Indonesian police said they were continuing to arrest members of Jamaah Ansharut Daulah. Tito Karnavian, the national police chief, said Wednesday that counterterrorism forces had detained the head of the group’s East Java wing. The suspect, Samsul Arif, was arrested with his wife in the East Java town of Singosari.
In West Java, in the city of Tangerang just outside of Jakarta, police raided three sites and arrested four people who they said had been training recruits in terror tactics for Jamaah Ansharut Daulah, according to Indonesian news reports. The reports said police had confiscated an Islamic State flag and a handbook on terrorist operations.
The U.S. Embassy issued a nationwide security alert Wednesday, advising Americans to review their security plans, avoid crowds and demonstrations and keep a low profile.
“Police continue to conduct aggressive operations against terrorists, including in the days leading up to and including Ramadan,” the alert said. Indonesia, the world’s most populous Muslim-majority nation, begins observing the holy month of Ramadan on Thursday.
Indonesia has suffered numerous attacks by domestic terrorists since the Sept. 11, 2001, attacks in the United States, including bombings on the resort island of Bali in 2002 and 2005, hotel bombings in Jakarta in 2003 and 2009, and an attack on a police post in central Jakarta in 2016.
The attackers were either linked to al-Qaida or the Islamic State, authorities said.
In recent years, the police and Indonesia’s minority Christian population have been prime targets for terrorists here.
Indonesia’s counterterrorism police force, known as Detachment 88, has been fully deployed in the wake of the recent attacks. On Tuesday evening, the police raided a densely populated neighborhood in Surabaya, Indonesia’s second-largest city, while searching for the brother of Anton Ferdiantono, the suspected militant who officials say accidentally detonated an explosive device in his apartment Sunday night, killing his wife and one of their children. Three other children survived.
During the police operation, there was about an hour of gunfire and other activity related to the raid in the working-class neighborhood. Surabaya Mayor Tri Rismaharini, who came to the scene, said that counterterrorism police had shot dead Dedi Sulistiantono, the younger brother of Ferdiantono.
Earlier, a police spokesman in East Java, Frans Barung Mangera, said that the suspect had fought back, which was why Detachment 88 “had to take firm action.” Rismaharini said that Sulistiantono’s wife and four children had been taken into custody.
In the family’s Surabaya neighborhood, a warren of rented rooms and small eateries, neighbors described Sulistiantono as religious and reserved. He did not, for instance, attend the mosque just down the street from the rented room where he lived with his family, they said.
“We never interacted with him,” said Hengki Firmansyah, a neighborhood administrative official. “He never spoke with us. He has his own congregation that we were not part of.”

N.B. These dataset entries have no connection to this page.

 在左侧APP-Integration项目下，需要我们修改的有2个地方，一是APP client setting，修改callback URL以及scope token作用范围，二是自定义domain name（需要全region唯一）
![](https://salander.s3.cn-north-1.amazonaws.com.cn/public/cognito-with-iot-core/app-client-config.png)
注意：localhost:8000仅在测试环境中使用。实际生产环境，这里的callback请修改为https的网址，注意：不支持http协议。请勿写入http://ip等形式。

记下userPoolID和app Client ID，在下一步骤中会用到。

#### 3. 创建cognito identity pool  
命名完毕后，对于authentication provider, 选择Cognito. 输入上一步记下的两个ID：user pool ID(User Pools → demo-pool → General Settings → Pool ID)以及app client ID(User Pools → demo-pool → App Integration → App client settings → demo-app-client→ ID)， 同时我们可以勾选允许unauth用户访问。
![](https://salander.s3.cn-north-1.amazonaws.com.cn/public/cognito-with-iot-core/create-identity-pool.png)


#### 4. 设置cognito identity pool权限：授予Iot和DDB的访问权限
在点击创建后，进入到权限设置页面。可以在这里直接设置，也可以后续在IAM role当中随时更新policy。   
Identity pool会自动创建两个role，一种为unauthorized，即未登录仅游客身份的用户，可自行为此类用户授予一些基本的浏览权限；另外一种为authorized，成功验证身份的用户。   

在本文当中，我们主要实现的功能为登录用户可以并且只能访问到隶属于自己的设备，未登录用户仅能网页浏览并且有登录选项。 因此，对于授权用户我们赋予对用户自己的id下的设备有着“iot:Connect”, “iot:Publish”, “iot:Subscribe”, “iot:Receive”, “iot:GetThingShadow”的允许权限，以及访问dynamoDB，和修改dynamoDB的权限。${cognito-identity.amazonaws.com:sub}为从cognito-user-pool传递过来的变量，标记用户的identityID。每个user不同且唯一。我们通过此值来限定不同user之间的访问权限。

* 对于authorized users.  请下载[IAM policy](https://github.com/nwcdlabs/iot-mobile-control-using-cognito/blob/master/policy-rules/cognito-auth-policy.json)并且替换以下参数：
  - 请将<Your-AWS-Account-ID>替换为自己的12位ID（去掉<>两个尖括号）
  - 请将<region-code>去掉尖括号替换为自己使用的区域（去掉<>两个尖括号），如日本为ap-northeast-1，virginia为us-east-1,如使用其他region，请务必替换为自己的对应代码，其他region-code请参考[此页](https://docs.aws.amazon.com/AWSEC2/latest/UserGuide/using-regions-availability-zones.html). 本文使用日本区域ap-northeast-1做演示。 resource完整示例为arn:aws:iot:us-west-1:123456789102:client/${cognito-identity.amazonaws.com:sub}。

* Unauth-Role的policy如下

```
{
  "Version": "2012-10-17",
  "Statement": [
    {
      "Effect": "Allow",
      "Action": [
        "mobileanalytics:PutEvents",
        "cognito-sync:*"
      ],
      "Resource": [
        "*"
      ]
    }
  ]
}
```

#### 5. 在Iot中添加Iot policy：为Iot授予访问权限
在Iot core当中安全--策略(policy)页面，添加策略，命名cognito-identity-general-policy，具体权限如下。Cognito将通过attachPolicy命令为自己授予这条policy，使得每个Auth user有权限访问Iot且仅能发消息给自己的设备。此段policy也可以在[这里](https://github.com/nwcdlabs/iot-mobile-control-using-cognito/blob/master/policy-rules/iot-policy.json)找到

Sulistiantono’s wife, however, did not wear the niqab, a conservative Muslim veil that covers all of the head and face save for the eyes. She instead wore a hijab, a face-baring veil that is common in Indonesia. Their children did not attend public school, and their youngest child, the boy, only went to evening Quran classes.
At around 8:30 p.m. Tuesday, police pushed back a crowd that had gathered at the alley where Sulistiantono lived, because they said they would be “detonating a bomb found inside the house.”
Minutes later, an explosion resounded.